▶ _Kutipan Sumber_
Kemerdekaan berpendapat, berekspresi, dan pers
adalah hak asasi manusia yang dilindungi Pancasila, Undang-Undang Dasar 1945,
dan Deklarasi Universal Hak Asasi Manusia PBB. Kemerdekaan pers adalah sarana
masyarakat untuk memperoleh informasi dan berkomunikasi, guna memenuhi
kebutuhan hakiki dan meningkatkan kualitas kehidupan manusia. Dalam mewujudkan
kemerdekaan pers itu, wartawan Indonesia juga menyadari adanya kepentingan
bangsa, tanggung jawab sosial, keberagaman masyarakat, dan norma-norma agama.
Dalam melaksanakan fungsi, hak, kewajiban dan
peranannya, pers menghormati hak asasi setiap orang, karena itu pers dituntut
profesional dan terbuka untuk dikontrol oleh masyarakat.
Untuk menjamin kemerdekaan pers dan memenuhi
hak publik untuk memperoleh informasi yang benar, wartawan Indonesia memerlukan
landasan moral dan etika profesi sebagai pedoman operasional dalam menjaga
kepercayaan publik dan menegakkan integritas serta profesionalisme. Atas dasar
itu, wartawan Indonesia menetapkan dan menaati Kode Etik Jurnalistik:
Pasal 1
Wartawan Indonesia bersikap independen,
menghasilkan berita yang akurat, berimbang, dan tidak beritikad buruk.
Penafsiran:
- Independen berarti memberitakan
peristiwa atau fakta sesuai dengan suara hati nurani tanpa campur tangan,
paksaan, dan intervensi dari pihak lain termasuk pemilik perusahaan pers.
- Akurat berarti dipercaya benar
sesuai keadaan objektif ketika peristiwa terjadi.
- Berimbang berarti semua pihak
mendapat kesempatan setara.
- Tidak beritikad buruk berarti
tidak ada niat secara sengaja dan semata-mata untuk menimbulkan kerugian
pihak lain.
Pasal 2
Wartawan Indonesia menempuh cara-cara yang
profesional dalam melaksanakan tugas jurnalistik.

▶ _Data yang Disediakan_

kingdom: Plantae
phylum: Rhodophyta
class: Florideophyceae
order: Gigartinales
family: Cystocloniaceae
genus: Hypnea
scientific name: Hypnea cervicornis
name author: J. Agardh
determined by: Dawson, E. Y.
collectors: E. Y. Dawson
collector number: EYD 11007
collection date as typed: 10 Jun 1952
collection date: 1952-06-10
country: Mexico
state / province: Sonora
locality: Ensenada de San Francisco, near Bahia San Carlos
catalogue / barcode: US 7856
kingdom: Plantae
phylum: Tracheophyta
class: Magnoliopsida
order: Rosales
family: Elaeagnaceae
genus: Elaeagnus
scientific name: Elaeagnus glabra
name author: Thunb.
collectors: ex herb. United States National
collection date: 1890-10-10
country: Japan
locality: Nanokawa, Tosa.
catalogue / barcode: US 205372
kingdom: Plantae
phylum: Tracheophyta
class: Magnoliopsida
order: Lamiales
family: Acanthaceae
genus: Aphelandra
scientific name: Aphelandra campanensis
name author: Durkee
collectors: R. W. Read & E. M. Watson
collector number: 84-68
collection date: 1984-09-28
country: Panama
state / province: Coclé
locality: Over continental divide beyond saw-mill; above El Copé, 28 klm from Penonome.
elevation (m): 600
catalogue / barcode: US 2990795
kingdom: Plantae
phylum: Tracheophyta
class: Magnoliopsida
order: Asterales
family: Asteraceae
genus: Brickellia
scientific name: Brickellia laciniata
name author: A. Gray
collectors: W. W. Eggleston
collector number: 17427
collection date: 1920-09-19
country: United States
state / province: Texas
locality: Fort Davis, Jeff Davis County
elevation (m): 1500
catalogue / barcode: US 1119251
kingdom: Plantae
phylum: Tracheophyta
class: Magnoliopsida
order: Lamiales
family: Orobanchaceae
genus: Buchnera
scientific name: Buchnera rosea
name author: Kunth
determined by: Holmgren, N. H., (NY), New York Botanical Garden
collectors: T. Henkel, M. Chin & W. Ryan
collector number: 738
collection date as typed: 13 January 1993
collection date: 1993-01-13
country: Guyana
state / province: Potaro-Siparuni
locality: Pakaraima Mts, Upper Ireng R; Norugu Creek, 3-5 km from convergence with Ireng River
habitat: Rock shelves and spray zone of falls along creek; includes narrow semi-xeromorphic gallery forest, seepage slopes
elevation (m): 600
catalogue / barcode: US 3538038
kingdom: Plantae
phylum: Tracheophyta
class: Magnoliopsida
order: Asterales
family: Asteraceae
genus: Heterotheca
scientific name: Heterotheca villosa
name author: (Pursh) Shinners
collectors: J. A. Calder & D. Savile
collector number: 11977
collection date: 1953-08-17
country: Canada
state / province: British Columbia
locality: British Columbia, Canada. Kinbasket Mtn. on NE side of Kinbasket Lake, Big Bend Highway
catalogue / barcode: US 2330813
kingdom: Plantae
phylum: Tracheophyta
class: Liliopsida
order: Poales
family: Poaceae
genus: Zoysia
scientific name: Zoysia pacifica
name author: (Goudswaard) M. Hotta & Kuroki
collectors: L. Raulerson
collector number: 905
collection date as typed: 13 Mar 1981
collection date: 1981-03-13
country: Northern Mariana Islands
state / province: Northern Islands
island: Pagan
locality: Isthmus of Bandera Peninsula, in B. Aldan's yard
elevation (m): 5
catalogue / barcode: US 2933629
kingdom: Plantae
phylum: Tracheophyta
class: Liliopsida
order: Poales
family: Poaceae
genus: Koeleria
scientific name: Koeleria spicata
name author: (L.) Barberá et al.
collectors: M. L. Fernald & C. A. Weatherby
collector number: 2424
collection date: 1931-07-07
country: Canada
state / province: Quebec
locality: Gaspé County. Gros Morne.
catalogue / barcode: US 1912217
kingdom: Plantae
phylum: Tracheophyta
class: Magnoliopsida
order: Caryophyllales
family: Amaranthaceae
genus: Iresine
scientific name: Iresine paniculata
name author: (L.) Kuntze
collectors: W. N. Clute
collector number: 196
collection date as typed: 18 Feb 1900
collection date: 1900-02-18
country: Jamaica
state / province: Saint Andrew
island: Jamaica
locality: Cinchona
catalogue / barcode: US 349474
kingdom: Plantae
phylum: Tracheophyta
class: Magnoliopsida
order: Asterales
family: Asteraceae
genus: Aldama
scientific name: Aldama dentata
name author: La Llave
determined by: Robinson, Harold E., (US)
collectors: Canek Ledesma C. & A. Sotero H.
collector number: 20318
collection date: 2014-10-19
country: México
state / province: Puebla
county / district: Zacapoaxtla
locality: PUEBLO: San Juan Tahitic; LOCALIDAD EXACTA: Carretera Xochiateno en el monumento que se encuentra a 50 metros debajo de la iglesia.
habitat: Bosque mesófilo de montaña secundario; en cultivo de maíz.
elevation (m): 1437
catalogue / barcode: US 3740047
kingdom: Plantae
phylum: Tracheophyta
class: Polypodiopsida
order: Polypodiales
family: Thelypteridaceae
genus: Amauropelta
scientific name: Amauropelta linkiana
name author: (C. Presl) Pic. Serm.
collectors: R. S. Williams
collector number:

▶ _Tugas yang Dikerjakan_
• A. Sebutkan semua hal yang menurut kutipan Kode Etik Jurnalistik juga disadari wartawan Indonesia dalam mewujudkan kemerdekaan pers.
• B. Ulangi persis bagian kutipan Kode Etik Jurnalistik, seluruhnya mulai dari "- Berimbang berarti" terus sampai "pihak lain.".

▶ _Jawaban Tiap Tugas_
• A.
- kepentingan bangsa
- tanggung jawab sosial
- keberagaman masyarakat
- norma-norma agama

• B.
- Berimbang berarti semua pihak
mendapat kesempatan setara.
- Tidak beritikad buruk berarti
tidak ada niat secara sengaja dan semata-mata untuk menimbulkan kerugian
pihak lain.